Stored data:
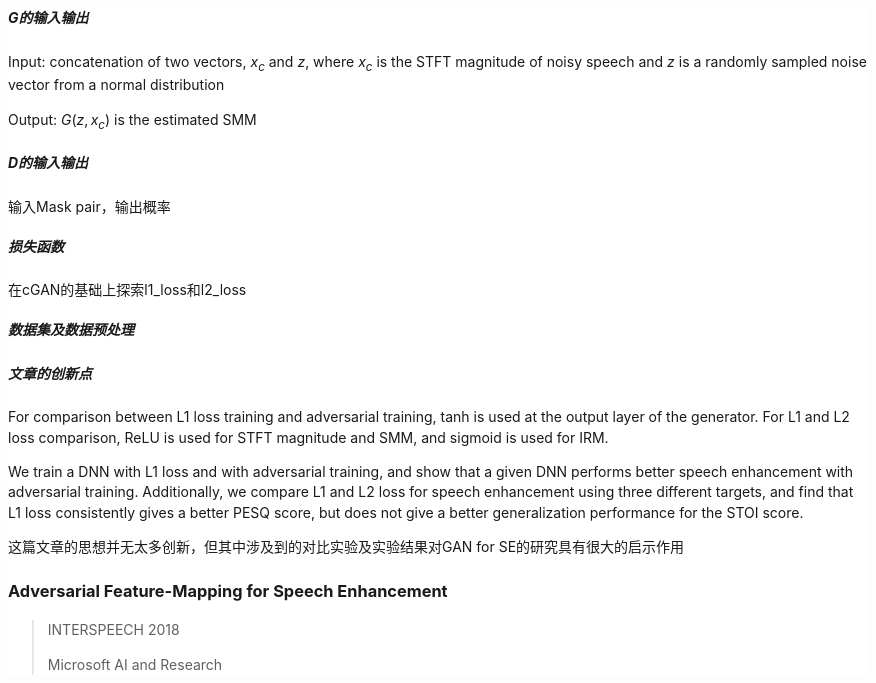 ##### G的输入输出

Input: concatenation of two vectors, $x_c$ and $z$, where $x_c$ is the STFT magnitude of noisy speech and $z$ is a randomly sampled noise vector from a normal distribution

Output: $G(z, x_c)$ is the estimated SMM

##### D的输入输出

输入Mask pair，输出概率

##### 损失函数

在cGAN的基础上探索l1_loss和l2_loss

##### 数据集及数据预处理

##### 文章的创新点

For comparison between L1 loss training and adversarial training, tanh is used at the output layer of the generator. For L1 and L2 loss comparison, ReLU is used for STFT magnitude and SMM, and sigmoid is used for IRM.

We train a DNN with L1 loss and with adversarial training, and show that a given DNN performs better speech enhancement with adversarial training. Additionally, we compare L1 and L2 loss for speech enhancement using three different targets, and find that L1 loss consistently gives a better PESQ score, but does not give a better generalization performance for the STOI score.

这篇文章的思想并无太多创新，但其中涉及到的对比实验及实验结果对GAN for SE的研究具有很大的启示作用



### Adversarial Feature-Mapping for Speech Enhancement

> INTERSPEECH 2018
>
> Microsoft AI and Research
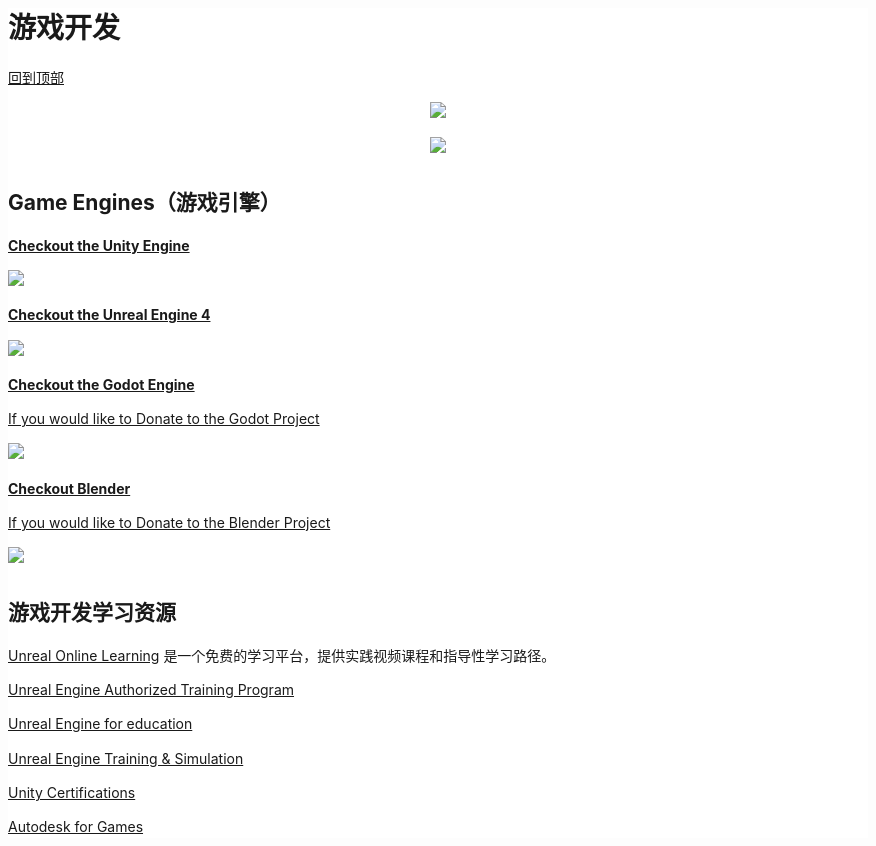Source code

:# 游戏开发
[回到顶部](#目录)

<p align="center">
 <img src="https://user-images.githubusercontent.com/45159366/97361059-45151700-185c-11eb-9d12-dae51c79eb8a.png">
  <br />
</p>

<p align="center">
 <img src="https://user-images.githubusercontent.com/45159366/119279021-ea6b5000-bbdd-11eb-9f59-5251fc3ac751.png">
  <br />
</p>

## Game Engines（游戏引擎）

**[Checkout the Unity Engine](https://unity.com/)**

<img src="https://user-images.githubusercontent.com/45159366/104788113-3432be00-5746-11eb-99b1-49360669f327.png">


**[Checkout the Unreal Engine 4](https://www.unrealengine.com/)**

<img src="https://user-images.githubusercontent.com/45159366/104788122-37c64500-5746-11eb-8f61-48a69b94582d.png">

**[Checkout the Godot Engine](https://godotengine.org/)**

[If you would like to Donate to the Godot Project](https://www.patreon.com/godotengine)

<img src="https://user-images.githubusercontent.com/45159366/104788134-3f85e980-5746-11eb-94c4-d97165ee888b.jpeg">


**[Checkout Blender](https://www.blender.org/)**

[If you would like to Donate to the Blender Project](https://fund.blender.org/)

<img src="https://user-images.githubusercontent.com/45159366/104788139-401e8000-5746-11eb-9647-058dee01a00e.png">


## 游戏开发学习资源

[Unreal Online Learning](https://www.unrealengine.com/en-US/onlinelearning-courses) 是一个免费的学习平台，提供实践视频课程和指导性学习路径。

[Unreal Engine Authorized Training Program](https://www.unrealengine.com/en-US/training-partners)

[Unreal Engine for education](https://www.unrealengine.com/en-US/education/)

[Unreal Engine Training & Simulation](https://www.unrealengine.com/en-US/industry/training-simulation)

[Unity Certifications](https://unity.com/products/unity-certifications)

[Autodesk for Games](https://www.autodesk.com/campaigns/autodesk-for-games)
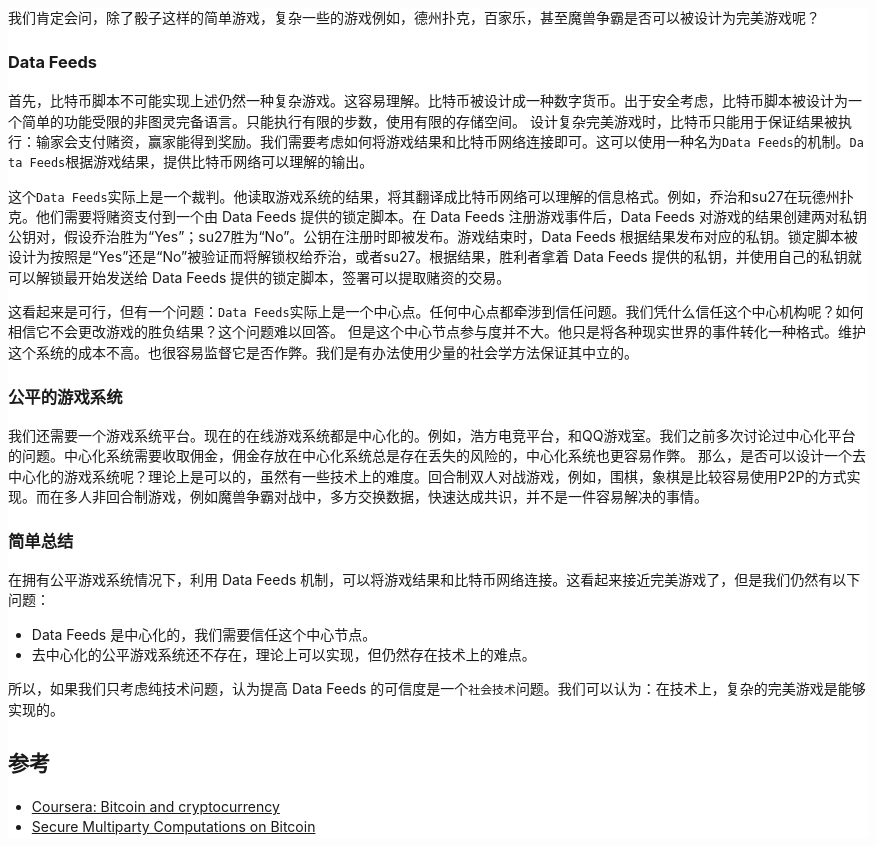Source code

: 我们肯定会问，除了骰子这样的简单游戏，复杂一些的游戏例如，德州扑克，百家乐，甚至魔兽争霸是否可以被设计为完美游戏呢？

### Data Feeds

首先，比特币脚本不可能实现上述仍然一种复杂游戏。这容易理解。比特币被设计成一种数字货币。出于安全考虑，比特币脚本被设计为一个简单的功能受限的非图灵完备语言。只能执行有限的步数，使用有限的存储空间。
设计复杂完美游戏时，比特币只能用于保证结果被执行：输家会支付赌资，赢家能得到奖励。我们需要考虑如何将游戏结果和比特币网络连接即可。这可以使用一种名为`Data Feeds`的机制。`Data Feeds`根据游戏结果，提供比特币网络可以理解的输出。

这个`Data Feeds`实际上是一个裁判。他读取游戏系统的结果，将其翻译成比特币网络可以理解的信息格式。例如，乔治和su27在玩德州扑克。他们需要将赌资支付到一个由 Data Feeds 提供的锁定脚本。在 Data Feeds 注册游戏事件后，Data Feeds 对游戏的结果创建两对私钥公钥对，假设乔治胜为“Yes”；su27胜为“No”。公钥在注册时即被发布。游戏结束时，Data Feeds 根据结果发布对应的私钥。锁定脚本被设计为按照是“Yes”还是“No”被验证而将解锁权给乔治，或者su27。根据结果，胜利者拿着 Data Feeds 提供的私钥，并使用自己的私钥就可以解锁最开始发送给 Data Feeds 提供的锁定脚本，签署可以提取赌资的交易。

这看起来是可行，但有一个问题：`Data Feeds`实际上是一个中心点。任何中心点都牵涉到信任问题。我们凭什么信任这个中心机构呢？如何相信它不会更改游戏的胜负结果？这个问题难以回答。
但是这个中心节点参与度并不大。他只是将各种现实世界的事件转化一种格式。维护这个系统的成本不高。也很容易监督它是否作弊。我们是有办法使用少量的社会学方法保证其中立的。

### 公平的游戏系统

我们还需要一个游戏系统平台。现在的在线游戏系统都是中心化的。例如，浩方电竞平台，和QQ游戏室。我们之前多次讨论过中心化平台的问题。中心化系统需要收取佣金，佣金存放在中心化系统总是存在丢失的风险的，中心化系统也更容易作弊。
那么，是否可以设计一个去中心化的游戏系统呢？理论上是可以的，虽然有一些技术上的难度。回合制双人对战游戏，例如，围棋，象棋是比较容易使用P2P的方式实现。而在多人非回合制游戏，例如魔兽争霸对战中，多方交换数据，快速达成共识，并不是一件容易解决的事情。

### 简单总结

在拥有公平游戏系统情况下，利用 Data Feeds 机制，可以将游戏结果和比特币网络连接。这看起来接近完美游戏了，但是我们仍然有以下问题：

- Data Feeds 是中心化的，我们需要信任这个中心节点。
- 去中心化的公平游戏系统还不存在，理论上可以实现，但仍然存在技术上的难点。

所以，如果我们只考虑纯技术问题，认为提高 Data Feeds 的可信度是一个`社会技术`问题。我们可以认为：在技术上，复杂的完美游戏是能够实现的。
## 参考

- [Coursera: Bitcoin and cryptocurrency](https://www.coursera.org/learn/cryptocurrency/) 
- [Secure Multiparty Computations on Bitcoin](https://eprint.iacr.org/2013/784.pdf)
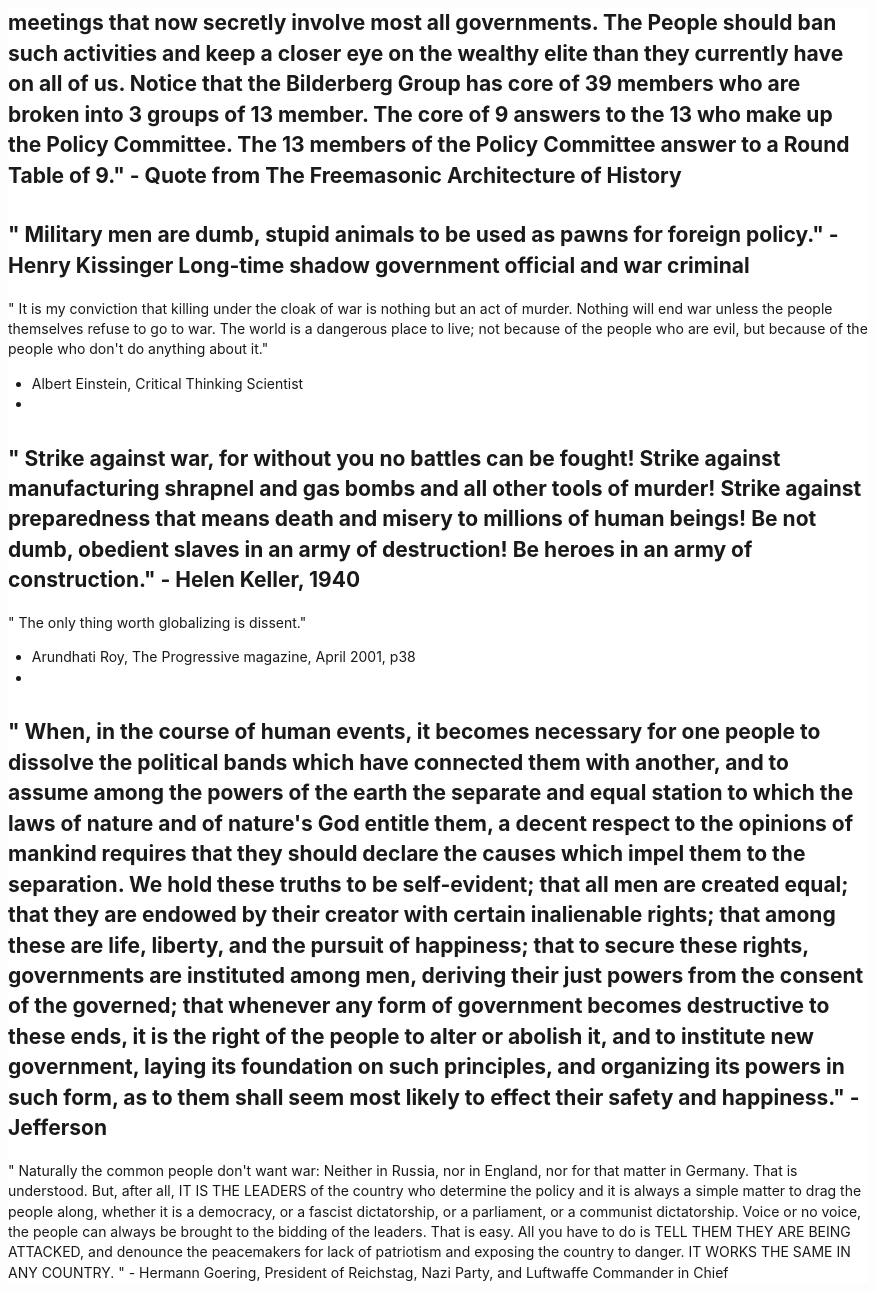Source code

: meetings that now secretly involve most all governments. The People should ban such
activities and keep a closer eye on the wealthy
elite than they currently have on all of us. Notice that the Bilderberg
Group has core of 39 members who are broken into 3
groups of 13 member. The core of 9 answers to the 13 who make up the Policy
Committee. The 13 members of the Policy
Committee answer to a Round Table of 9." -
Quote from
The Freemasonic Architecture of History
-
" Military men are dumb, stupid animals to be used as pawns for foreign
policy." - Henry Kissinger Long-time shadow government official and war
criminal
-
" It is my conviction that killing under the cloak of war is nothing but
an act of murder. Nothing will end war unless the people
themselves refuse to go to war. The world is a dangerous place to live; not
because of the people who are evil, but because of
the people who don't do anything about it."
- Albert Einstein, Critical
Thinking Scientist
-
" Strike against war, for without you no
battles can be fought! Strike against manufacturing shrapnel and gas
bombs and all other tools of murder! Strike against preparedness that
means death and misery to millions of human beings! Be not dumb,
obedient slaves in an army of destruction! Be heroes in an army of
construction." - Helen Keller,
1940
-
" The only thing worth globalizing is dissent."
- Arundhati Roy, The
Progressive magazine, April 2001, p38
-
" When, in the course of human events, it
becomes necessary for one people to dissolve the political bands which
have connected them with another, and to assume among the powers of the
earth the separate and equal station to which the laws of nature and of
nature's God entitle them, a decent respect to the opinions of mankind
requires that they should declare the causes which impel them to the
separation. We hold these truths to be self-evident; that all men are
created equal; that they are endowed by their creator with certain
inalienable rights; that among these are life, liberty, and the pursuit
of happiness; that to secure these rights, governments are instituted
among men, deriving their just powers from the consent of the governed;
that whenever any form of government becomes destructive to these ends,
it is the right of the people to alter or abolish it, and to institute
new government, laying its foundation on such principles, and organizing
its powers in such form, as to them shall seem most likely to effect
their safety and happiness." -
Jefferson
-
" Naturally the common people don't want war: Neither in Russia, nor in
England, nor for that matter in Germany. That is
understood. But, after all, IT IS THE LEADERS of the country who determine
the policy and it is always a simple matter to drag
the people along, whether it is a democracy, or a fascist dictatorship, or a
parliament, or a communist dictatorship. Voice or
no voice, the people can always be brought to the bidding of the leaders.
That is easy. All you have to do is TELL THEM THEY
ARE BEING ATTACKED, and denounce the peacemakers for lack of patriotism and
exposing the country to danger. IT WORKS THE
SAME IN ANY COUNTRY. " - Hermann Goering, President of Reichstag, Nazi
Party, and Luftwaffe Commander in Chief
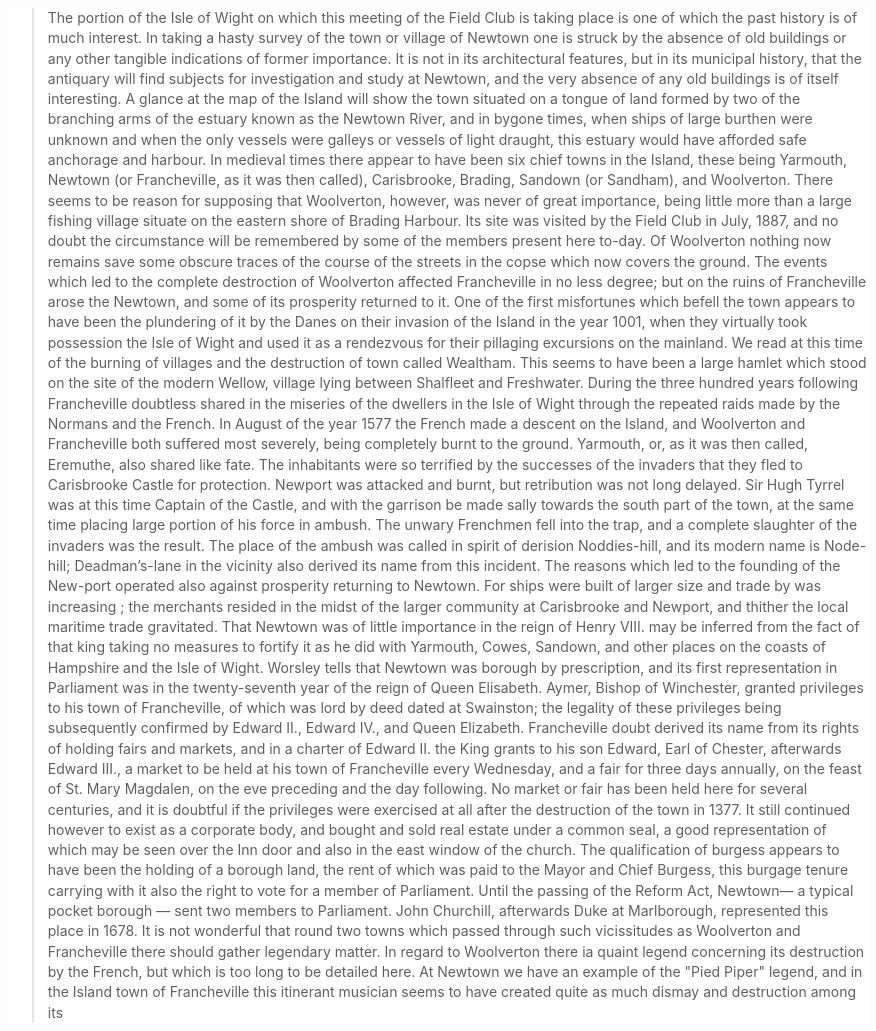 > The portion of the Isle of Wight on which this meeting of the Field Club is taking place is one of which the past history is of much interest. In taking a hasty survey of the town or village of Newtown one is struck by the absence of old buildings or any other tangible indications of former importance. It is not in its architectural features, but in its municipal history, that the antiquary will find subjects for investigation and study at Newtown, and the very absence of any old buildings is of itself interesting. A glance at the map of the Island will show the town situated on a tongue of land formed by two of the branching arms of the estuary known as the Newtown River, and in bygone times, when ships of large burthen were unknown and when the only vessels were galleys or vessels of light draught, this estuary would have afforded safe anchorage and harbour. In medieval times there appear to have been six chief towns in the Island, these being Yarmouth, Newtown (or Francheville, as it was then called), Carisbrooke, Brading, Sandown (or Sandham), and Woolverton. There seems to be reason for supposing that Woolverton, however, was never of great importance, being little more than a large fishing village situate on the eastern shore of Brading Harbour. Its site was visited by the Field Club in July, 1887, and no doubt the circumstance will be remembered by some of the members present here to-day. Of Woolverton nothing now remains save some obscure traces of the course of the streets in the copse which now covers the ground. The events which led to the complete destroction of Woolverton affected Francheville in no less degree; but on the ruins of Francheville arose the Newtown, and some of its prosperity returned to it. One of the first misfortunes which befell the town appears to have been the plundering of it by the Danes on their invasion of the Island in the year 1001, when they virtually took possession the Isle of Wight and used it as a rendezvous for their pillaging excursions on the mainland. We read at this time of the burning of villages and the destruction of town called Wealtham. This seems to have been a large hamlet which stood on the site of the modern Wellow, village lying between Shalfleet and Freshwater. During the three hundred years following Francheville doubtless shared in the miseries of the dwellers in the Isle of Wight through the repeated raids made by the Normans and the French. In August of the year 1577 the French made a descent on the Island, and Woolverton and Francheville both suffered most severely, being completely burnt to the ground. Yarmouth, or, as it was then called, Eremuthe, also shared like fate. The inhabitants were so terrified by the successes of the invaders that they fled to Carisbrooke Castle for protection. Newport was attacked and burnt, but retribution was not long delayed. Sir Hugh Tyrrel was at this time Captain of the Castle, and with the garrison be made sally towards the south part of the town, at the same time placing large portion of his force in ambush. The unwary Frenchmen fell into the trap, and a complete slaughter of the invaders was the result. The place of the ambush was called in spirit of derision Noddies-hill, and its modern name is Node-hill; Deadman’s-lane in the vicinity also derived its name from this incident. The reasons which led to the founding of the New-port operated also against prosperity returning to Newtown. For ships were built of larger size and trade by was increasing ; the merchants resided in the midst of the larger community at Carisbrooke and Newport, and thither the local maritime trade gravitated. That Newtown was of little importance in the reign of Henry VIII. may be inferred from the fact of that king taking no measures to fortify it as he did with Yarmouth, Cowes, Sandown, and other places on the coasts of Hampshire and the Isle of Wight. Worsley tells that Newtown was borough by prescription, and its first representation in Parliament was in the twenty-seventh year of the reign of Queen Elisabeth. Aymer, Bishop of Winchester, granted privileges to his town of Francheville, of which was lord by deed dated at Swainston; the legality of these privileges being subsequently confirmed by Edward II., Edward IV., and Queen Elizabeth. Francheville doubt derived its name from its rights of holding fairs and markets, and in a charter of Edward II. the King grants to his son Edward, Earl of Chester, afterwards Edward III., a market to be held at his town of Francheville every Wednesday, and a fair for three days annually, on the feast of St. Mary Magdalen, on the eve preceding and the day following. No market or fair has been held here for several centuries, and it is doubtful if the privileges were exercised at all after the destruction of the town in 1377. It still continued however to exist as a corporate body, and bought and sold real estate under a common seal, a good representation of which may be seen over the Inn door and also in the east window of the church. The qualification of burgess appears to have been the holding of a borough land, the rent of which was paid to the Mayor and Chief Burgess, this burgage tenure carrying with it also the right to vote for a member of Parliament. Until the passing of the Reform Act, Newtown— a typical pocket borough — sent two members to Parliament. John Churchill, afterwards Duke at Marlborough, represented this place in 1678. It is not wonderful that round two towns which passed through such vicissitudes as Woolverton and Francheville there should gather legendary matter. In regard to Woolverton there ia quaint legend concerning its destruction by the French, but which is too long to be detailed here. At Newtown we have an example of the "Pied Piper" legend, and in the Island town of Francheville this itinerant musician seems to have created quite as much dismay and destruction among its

#### About this task
Copy the lines of the data above exactly as written, beginning with the line containing "- Albert Einstein, Critical" and ending with the line containing "new government, laying", and leave out all other lines.

#### Exercise response
- Albert Einstein, Critical
Thinking Scientist
-
" Strike against war, for without you no
battles can be fought! Strike against manufacturing shrapnel and gas
bombs and all other tools of murder! Strike against preparedness that
means death and misery to millions of human beings! Be not dumb,
obedient slaves in an army of destruction! Be heroes in an army of
construction." - Helen Keller,
1940
-
" The only thing worth globalizing is dissent."
- Arundhati Roy, The
Progressive magazine, April 2001, p38
-
" When, in the course of human events, it
becomes necessary for one people to dissolve the political bands which
have connected them with another, and to assume among the powers of the
earth the separate and equal station to which the laws of nature and of
nature's God entitle them, a decent respect to the opinions of mankind
requires that they should declare the causes which impel them to the
separation. We hold these truths to be self-evident; that all men are
created equal; that they are endowed by their creator with certain
inalienable rights; that among these are life, liberty, and the pursuit
of happiness; that to secure these rights, governments are instituted
among men, deriving their just powers from the consent of the governed;
that whenever any form of government becomes destructive to these ends,
it is the right of the people to alter or abolish it, and to institute
new government, laying its foundation on such principles, and organizing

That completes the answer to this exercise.